X-Message-Number: 8399
From:  (Thomas Donaldson)
Subject: Re: answers to Andrew Davidson
Date: Sat, 19 Jul 1997 12:42:04 -0700 (PDT)

Hi again!

Technically speaking, I should let either Gary Meade (Chairman of Alcor's
Patient Fund Trustees) or Fred Chamberlain (current President of Alcor) 
answer this enquiry. However as a trustee myself I still have something to

This trust was set up to care for the funds Alcor receives for upkeep of 
suspended patients. For various legal reasons, which I will go into if
necessary but not here, it took some time to set up. However it provides one
more protection for these funds. 

The CURRENT income on these funds will vary depending on the market; they
are invested with several different managers. The smallest returns come from
fixed income funds (deliberately chosen for safety) and average about 6.5%.
The largest returns come from sharemarket funds, averaging about 20%.

The most important fact about these funds is that you retain complete
control of your assets while you remain alive. You have merely given Alcor
the right to them AFTER YOUR SUSPENSION. Some people have paid upfront, but
that is comparatively rare. This means that there is no issue at all about
getting your money back if you change your mind: your money remains with
you so long as you are ABLE to change your mind.

Alcor does have a yearly dues for suspension members which comes to about
$300. This is NOT returnable. It should not be: it is these dues which 
(among several other things) pay for Alcor to be ready to suspend you
on an instant's notice, anywhere in the world. Dues and donations also
help Alcor improve its abilities to do this; one of the latest improvements
now being worked on is electronic warning systems which you might have
at your house or even wear, which call Alcor if you seem to be in trouble.
While you are a member of Alcor, you receive these services, and pay for
them with (at a minimum) your dues. If you choose no longer to be a member,
the former services will cease, but you have already paid for them.

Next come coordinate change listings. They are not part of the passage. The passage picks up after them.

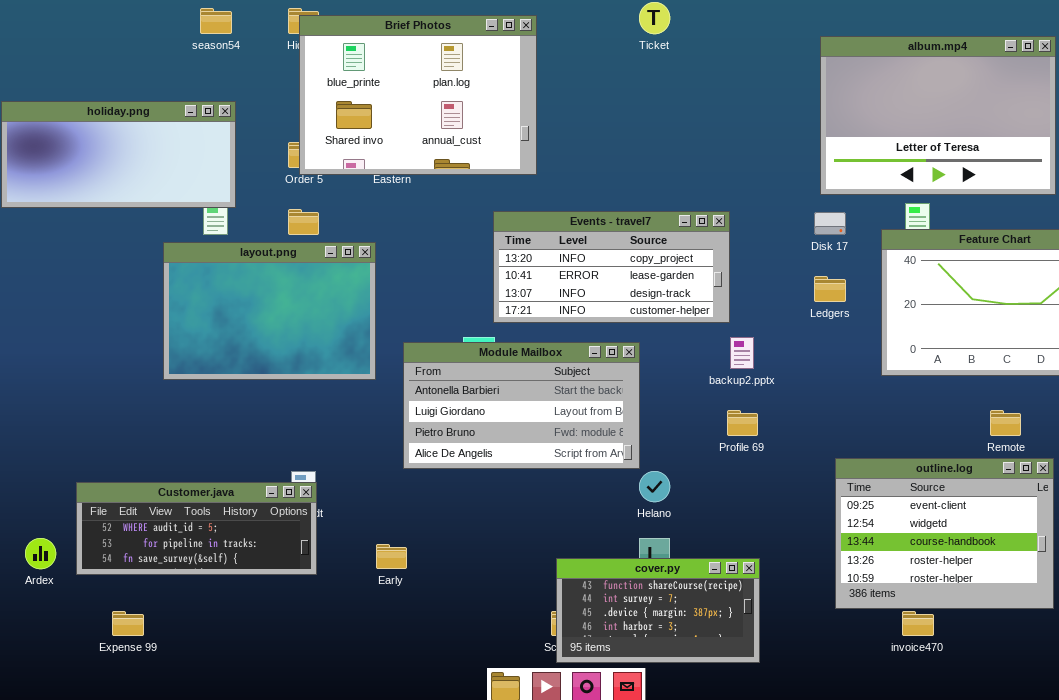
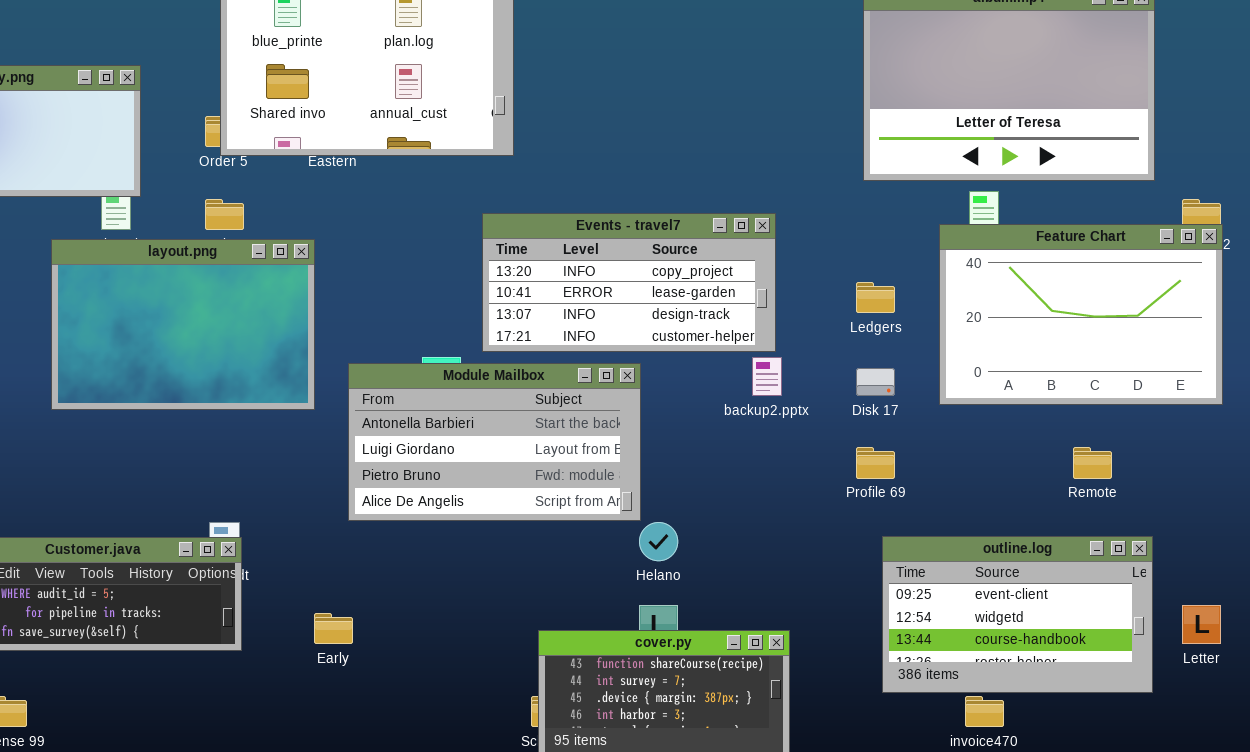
Events - travel7: [493,211,730,323] -> [482,213,776,352], moved
Disk 17: [814,212,846,235] -> [856,368,895,396], moved
Profile 69: [727,410,758,436] -> [856,447,895,479], moved
outline.log: [835,458,1054,609] -> [882,536,1153,693], resized

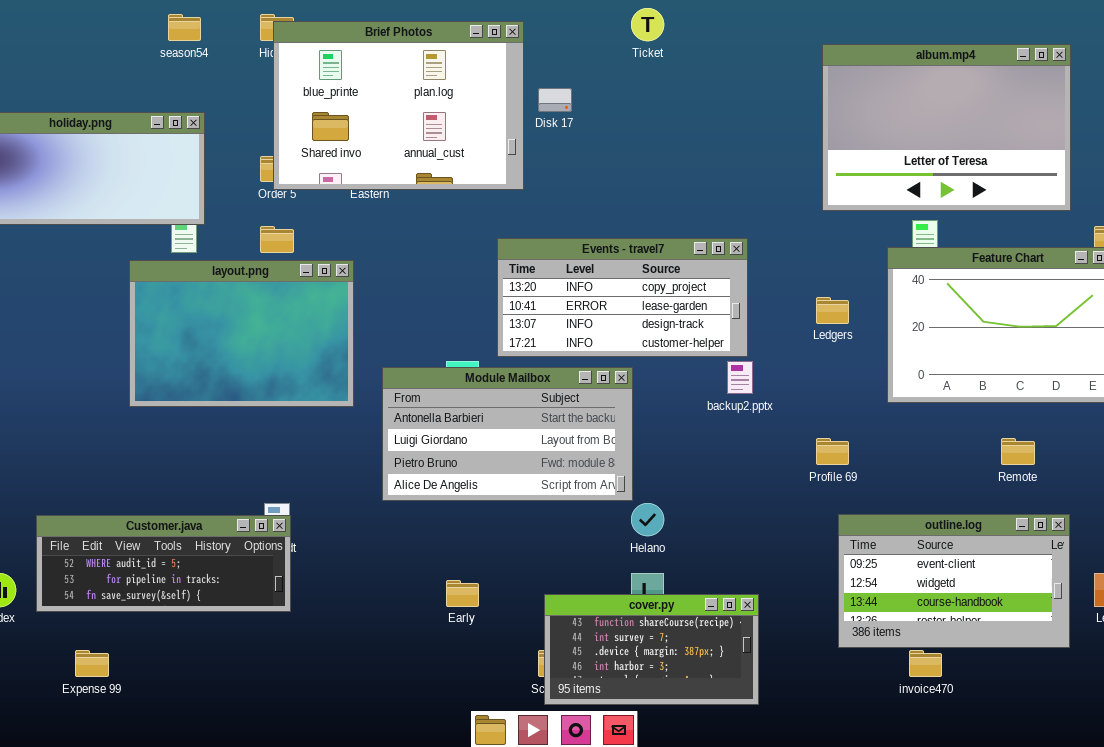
Disk 17: [856,368,895,396] -> [538,88,572,112], moved
Early: [314,613,353,644] -> [446,580,479,607], moved

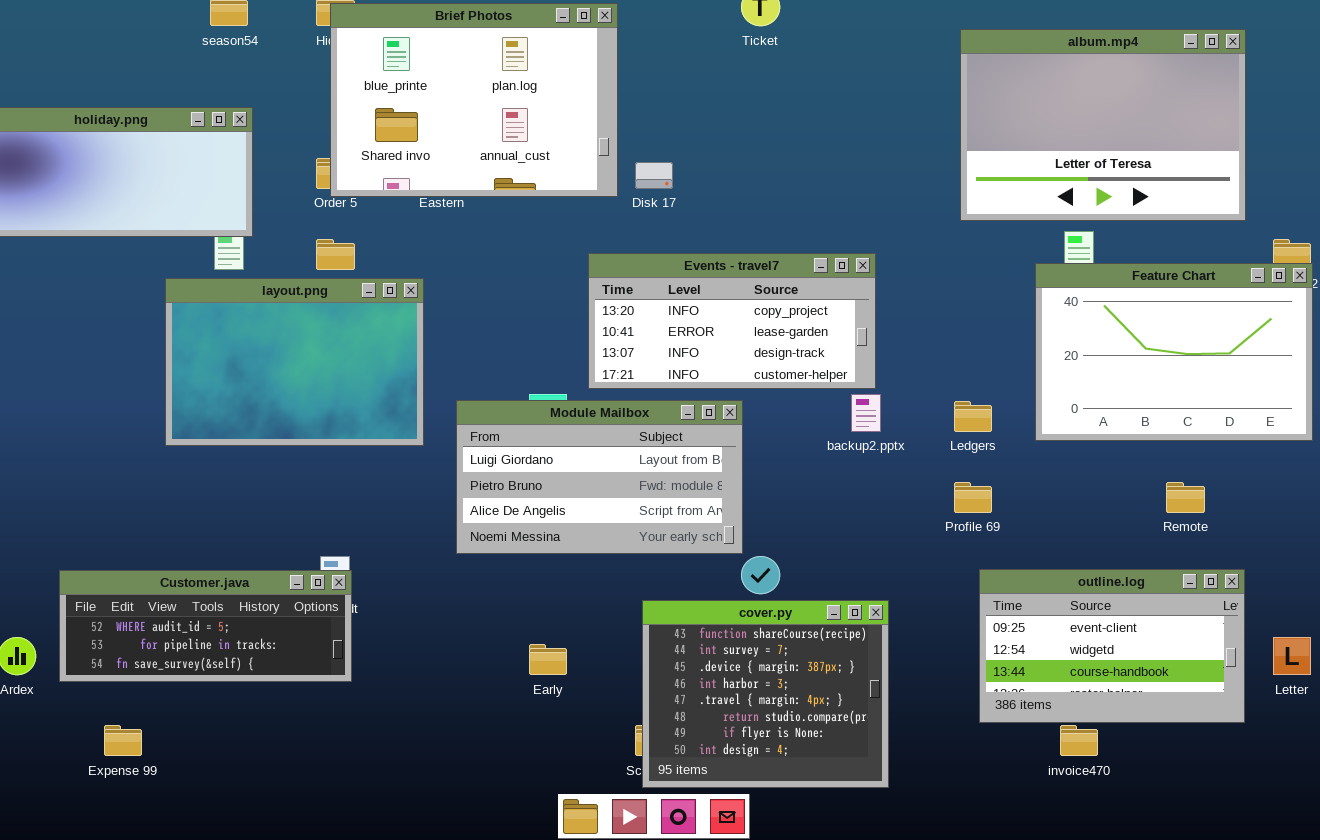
Disk 17: [538,88,572,112] -> [635,162,673,189], moved
Ledgers: [816,297,849,324] -> [954,401,992,432], moved
Module Mailbox: [382,367,633,501] -> [456,400,743,554], scrolled down 1 row
cover.py: [544,594,759,705] -> [642,600,889,788], resized

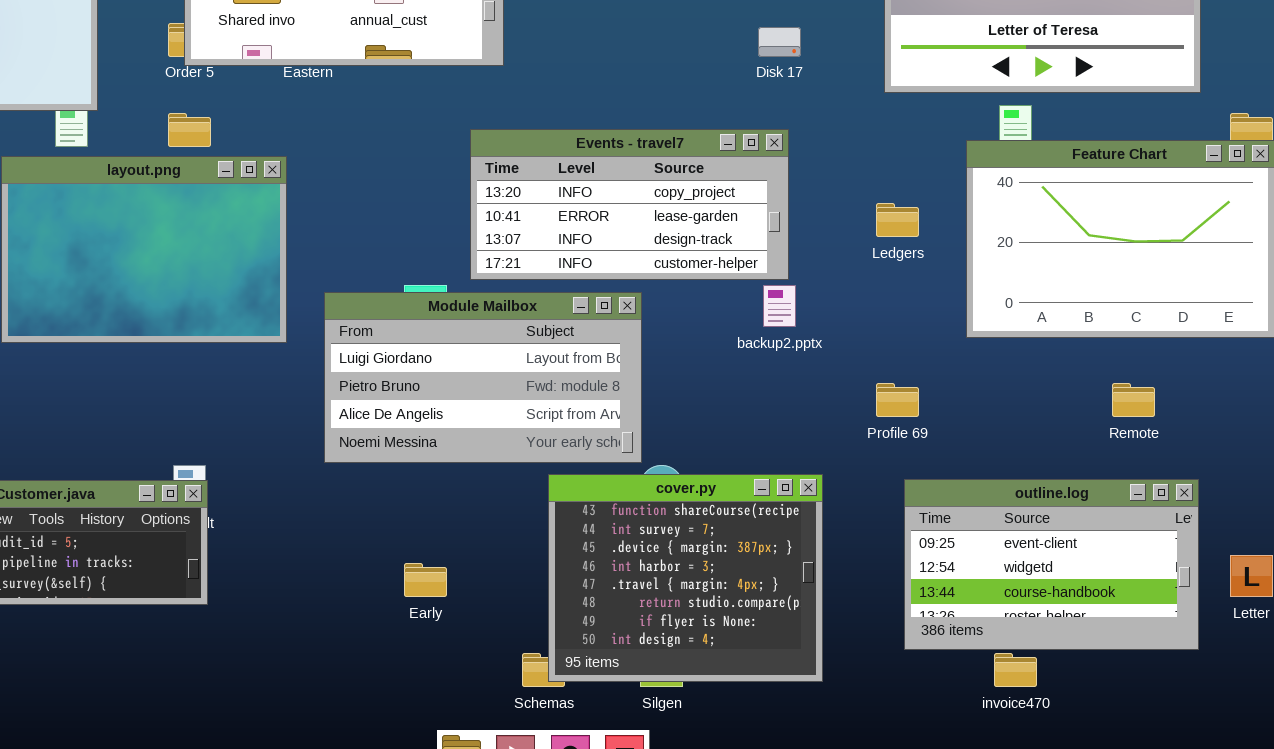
Disk 17: [635,162,673,189] -> [758,27,801,57], moved
Ledgers: [954,401,992,432] -> [876,203,919,237], moved
cover.py: [642,600,889,788] -> [548,474,823,682], moved

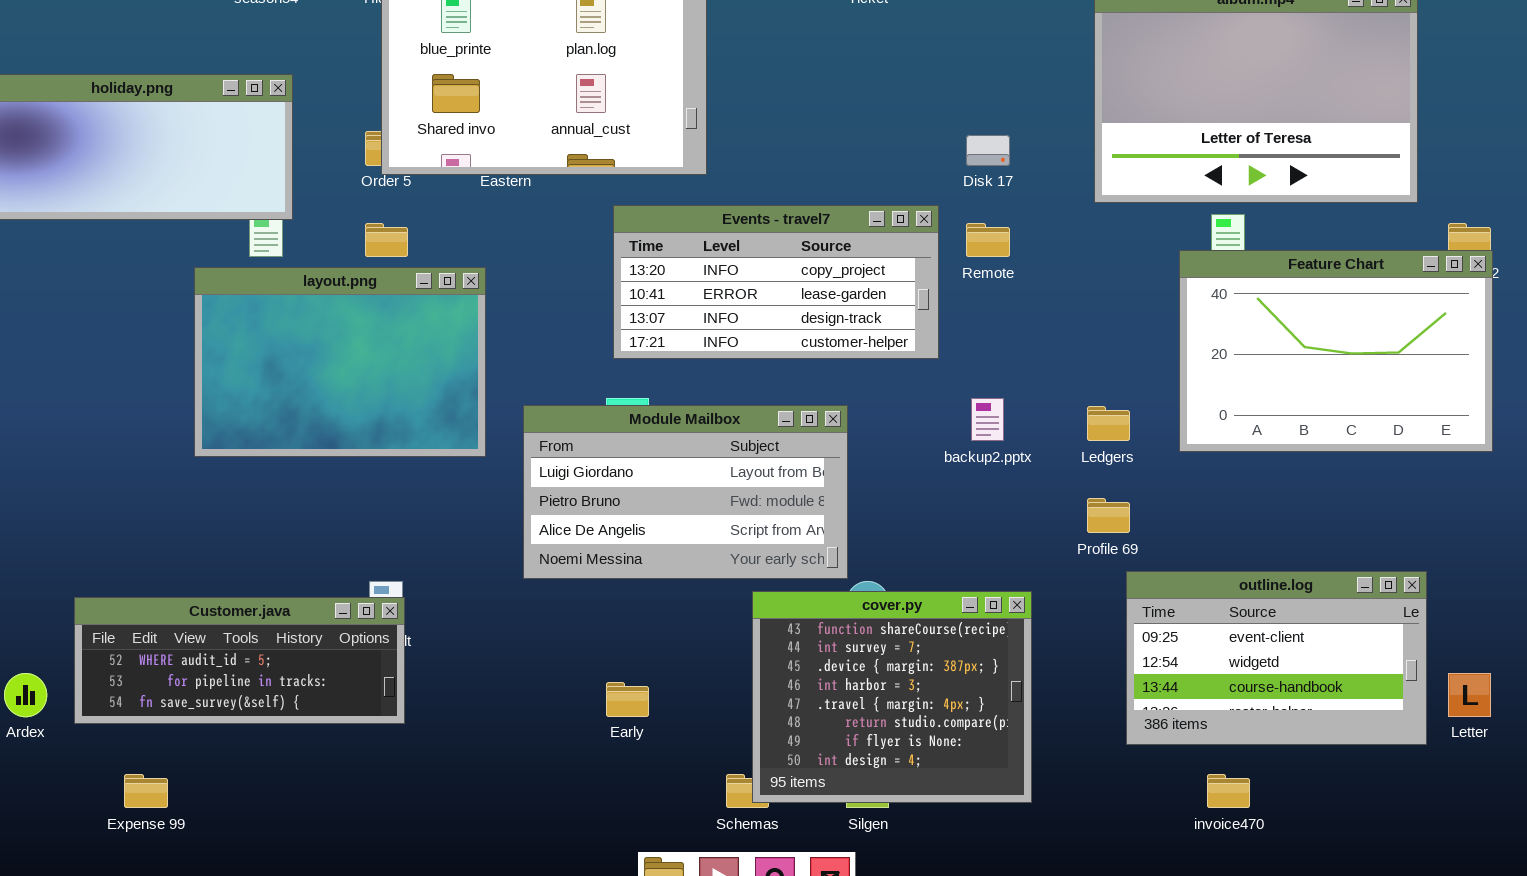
Events - travel7: [470,129,789,280] -> [613,205,939,359], moved
Ledgers: [876,203,919,237] -> [1087,406,1130,441], moved
Remote: [1112,383,1155,417] -> [966,223,1010,257], moved
outline.log: [904,479,1199,650] -> [1126,571,1427,745], moved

One lack which all the cryonics organizations have is that of funds for
extreme emergency services. For instance, if you are visiting France and
need suspension, it will not be inexpensive to get you out of France and
bring you to the Alcor facility or a hospital nearby. Suspension members
are expected to provide means for Alcor to access the needed funds to do 
this, independently of the funds they have allocated for their suspension.
(The problem with using life insurance here is that the standby may cost
lots of money but turn out to be a false alarm --- and someone must pay
for it regardless). At one time I had a policy with Lloyd's of London,
but that policy is now defunct. If enough suspension members of all the 
different societies existed, then such insurance policies could be written
(rather than life insurance, you might call them severe danger insurance!).
That has not yet happened, but will do so eventually (the cryonics societies
are increasing their membership constantly).

These funds, also, are not returnable because no one has taken them from
you. As with your funding for suspension, you have simply set up things
legally so that Alcor can use such funds if needed but not otherwise.

I believe this may help answer your questions.